Developing adapted varieties and optimal management practices for quinoa in diverse environments across Washington State
CSANR Project 112
Quinoa is a highly nutritious and broadly adapted grain crop in high demand in the US and particularly in the Pacific Northwest region. However, very little is known about appropriate varieties and farming practices, including irrigation needs, fertility requirements and potential intercropping strategies to help control weeds and provide supplemental nitrogen. Our project would primarily address the FY12 priority area of breeding, varietal selection and management practices to increase the availability, quality, and production of quinoa across Washington State. Our specific objectives include: 1) continuation and expansion of our variety x nitrogen treatment trials in eastern Washington (Pullman); 2) development of variety x leguminous intercrop x irrigation trials in central (Prosser) and western (Chimacum) Washington to better represent environmental conditions in targeted growing regions; 3) advancement of early generation lines from crosses made in 2011 using the most optimally adapted quinoa varieties as parents; 4) development of relationships between quinoa farmers, wholesalers and marketers.
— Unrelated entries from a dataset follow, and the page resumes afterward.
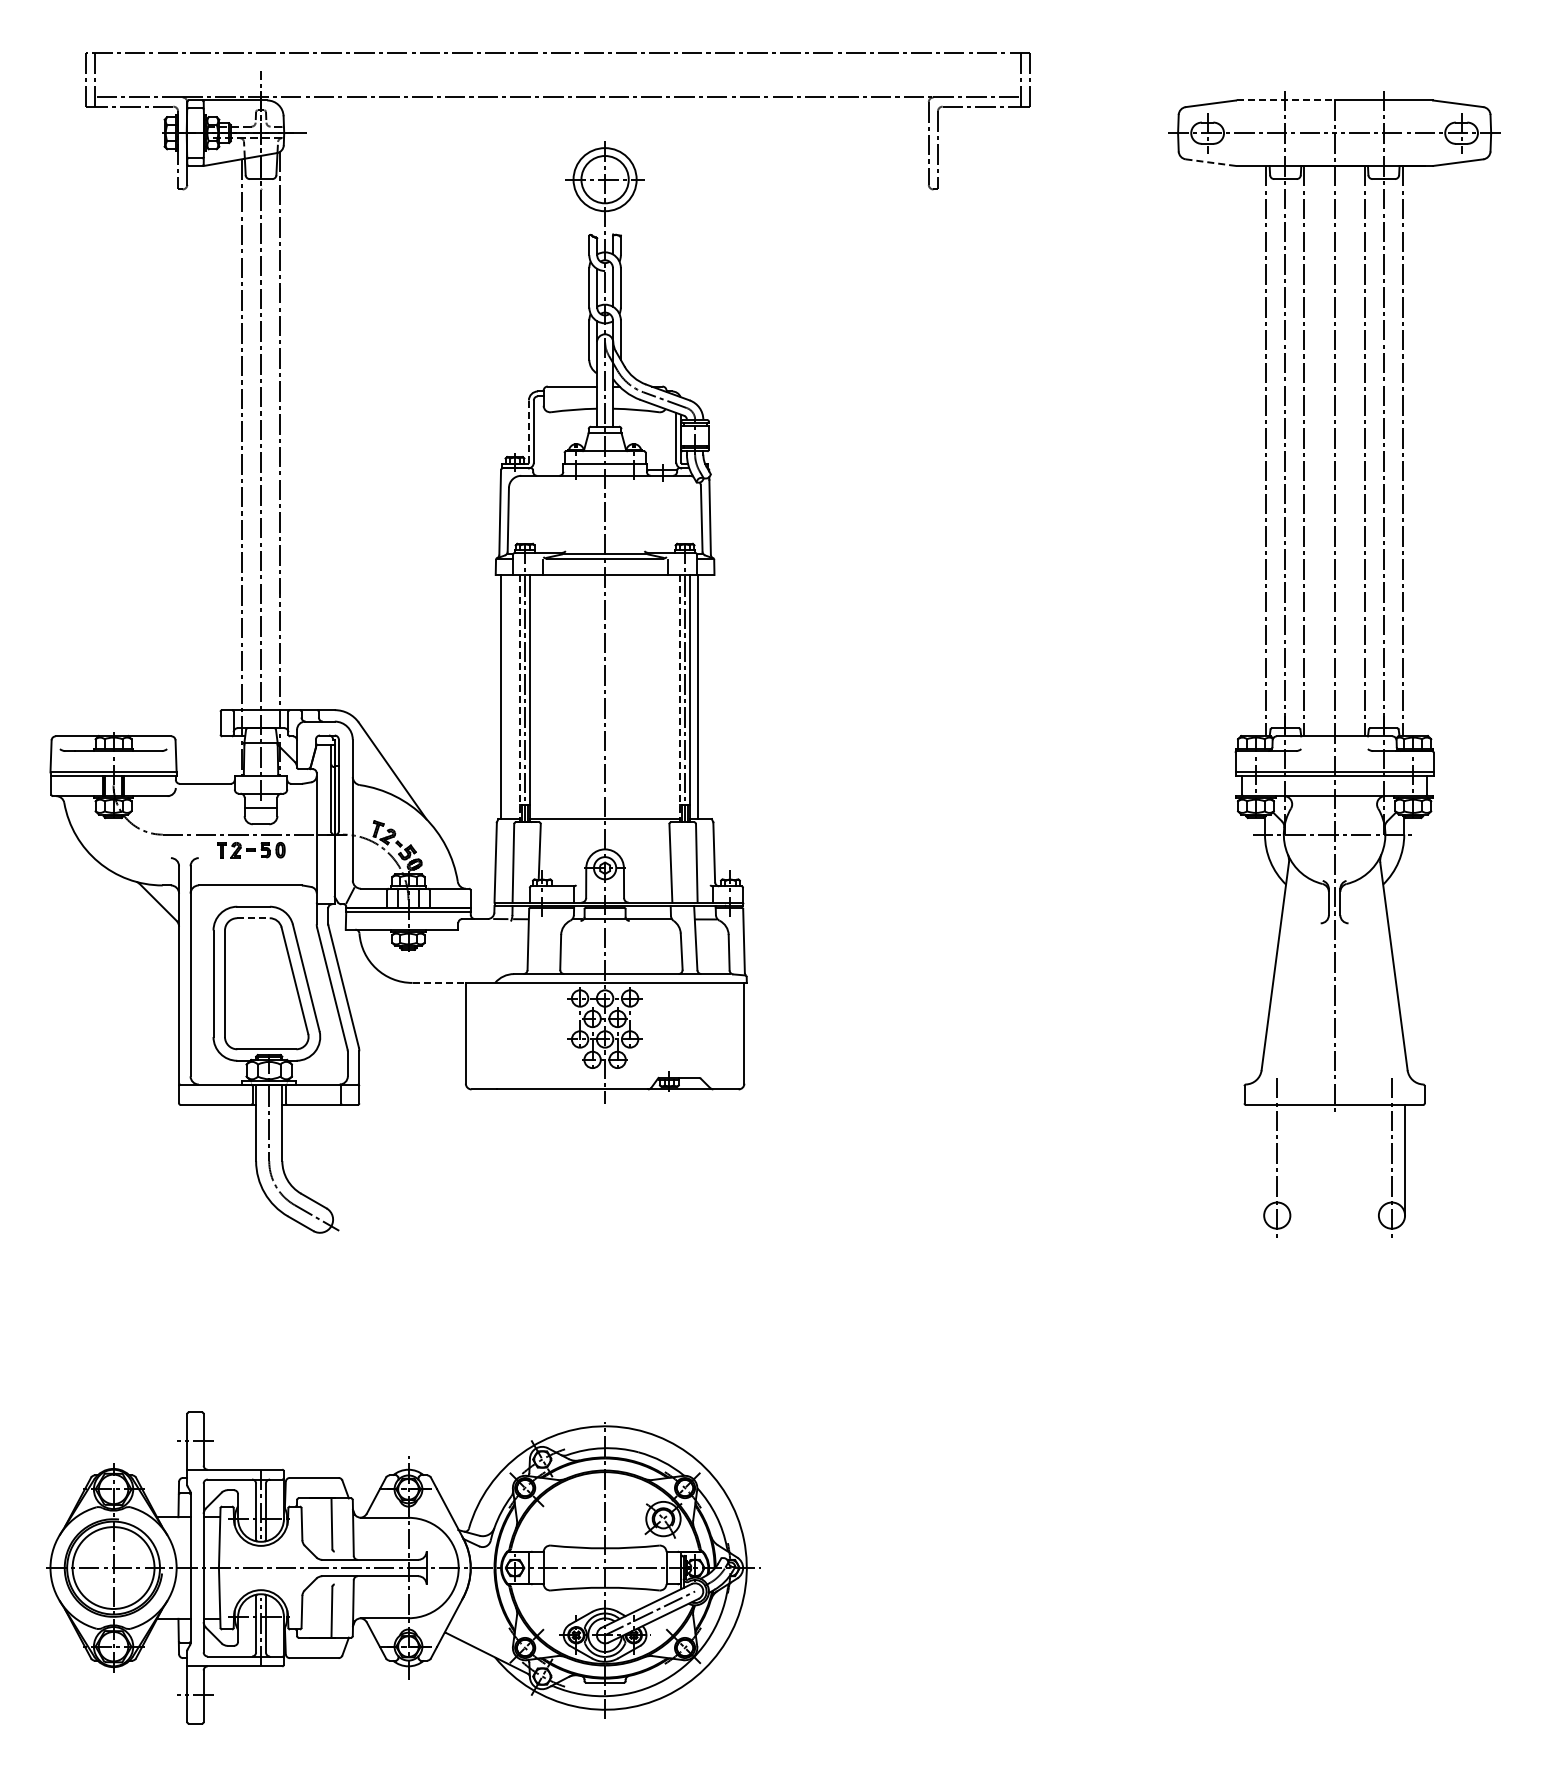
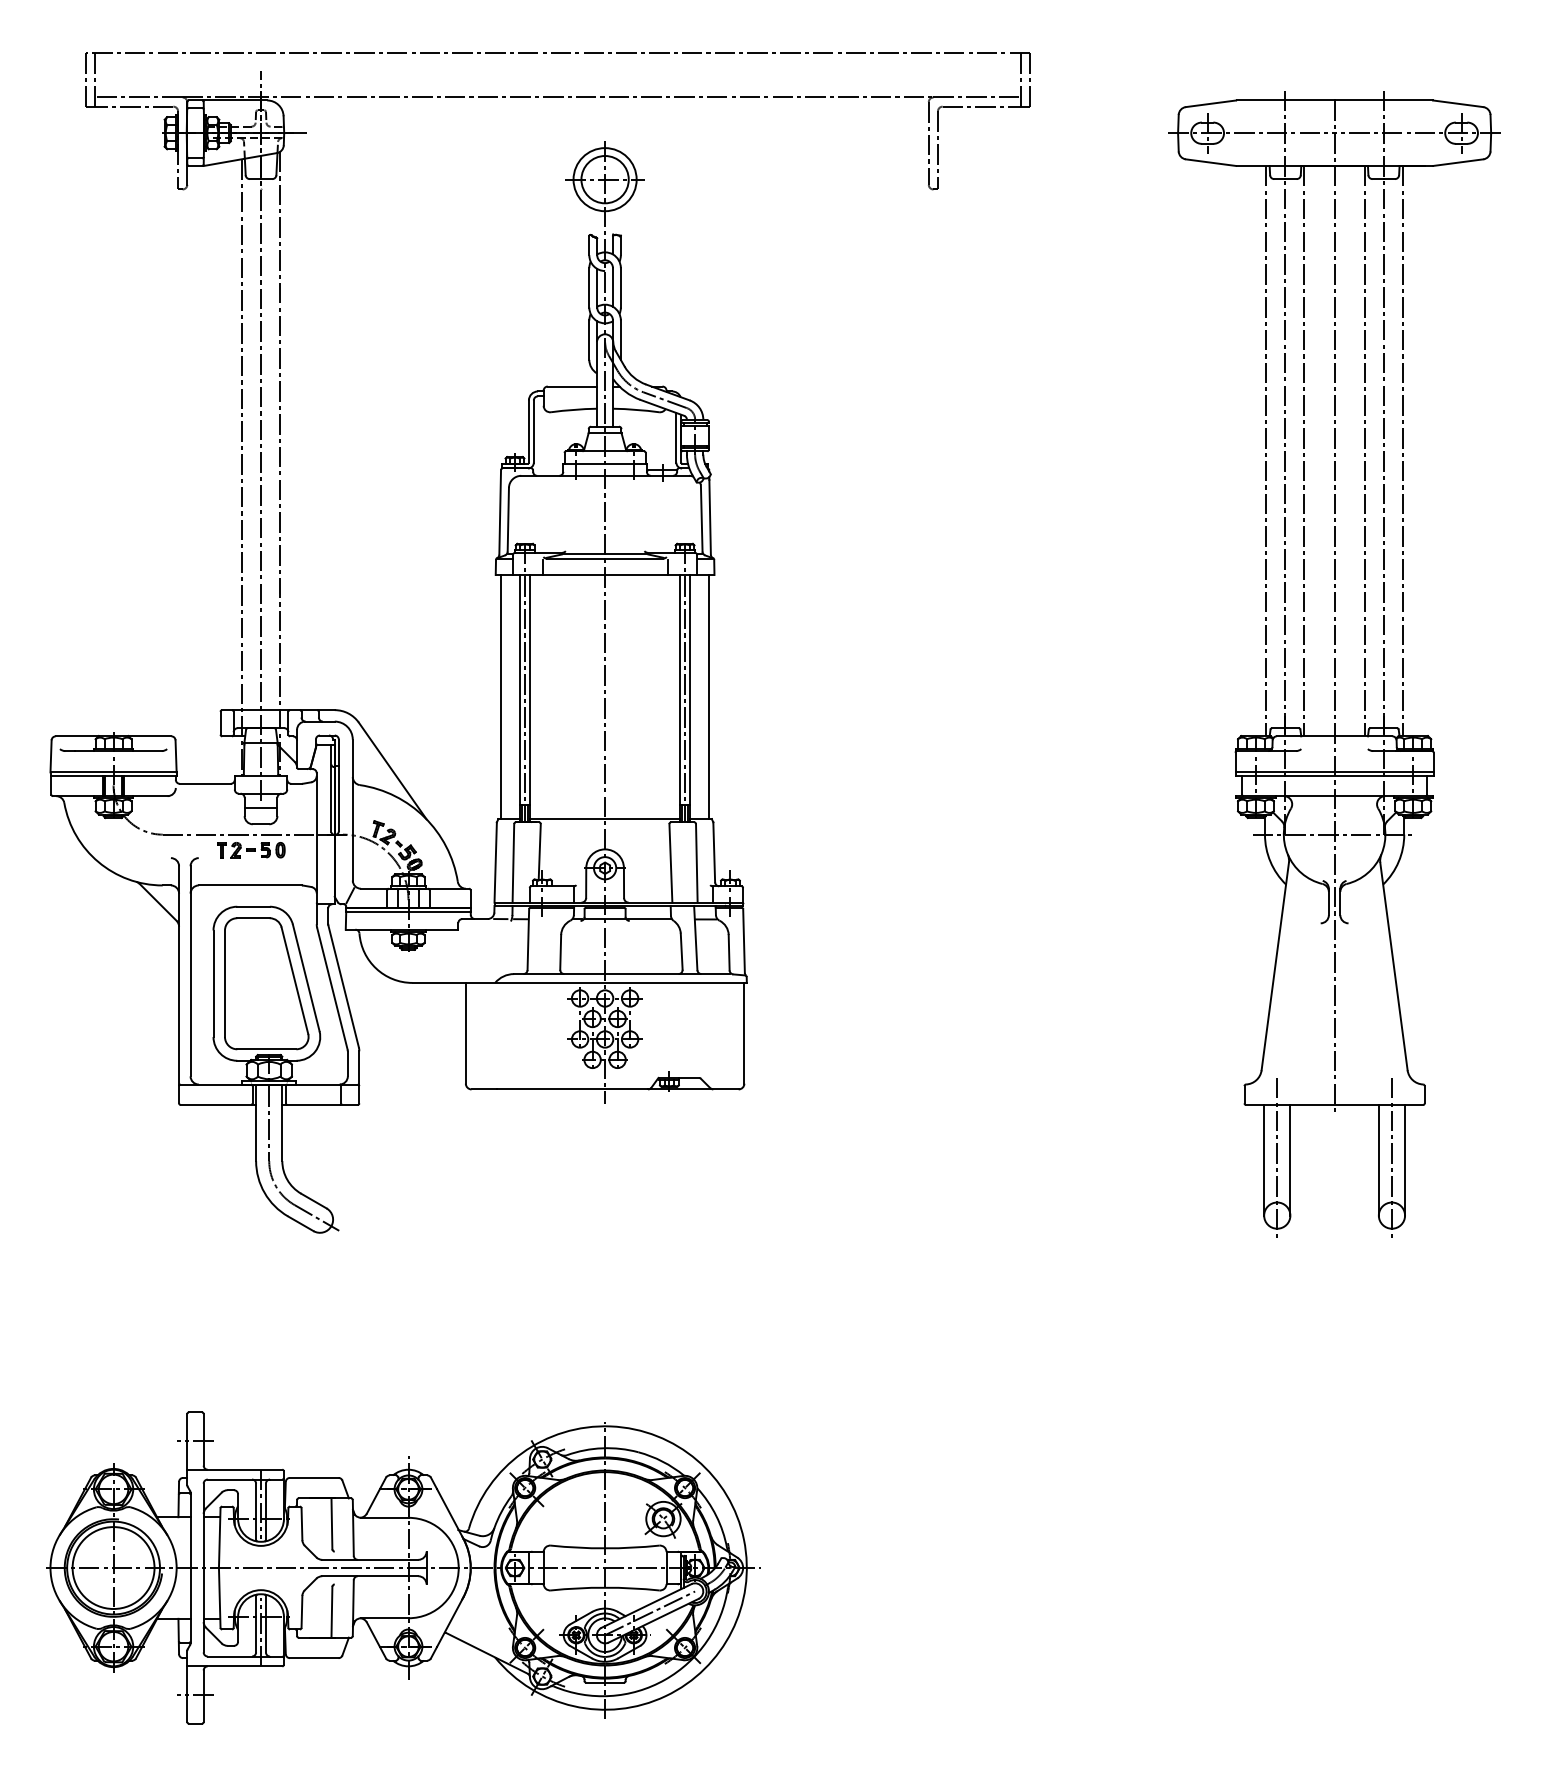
line at (1286, 100): dashed -> solid
line at (1210, 162): dashed -> solid
line at (528, 431): dashed -> solid
line at (698, 696) position: (698, 696) -> (709, 696)
line at (520, 698): dashed -> solid
line at (680, 698): dashed -> solid
line at (253, 918): dashed -> solid
line at (439, 982): dashed -> solid
line at (1264, 1160): none -> present
line at (1290, 1160): none -> present
line at (1378, 1160): none -> present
This project will provide vital support to a current graduate student to conduct variety trials that focus on nitrogen use efficiency and salt tolerance among quinoa cultivars and will also assist a second graduate student who will be starting in August 2012 to develop and initiate farmer participatory breeding studies. Our overall goals are to: 1) integrate variety testing of a novel crop with agronomic management practices (irrigation and nitrogen inputs) and agroecological and soil building practices (intercropping) to develop viable quinoa production systems;, 2) initiate and expedite the critical early steps of the quinoa breeding process; and; 3) disseminate information to target diverse audiences using a range of extension outreach methodology.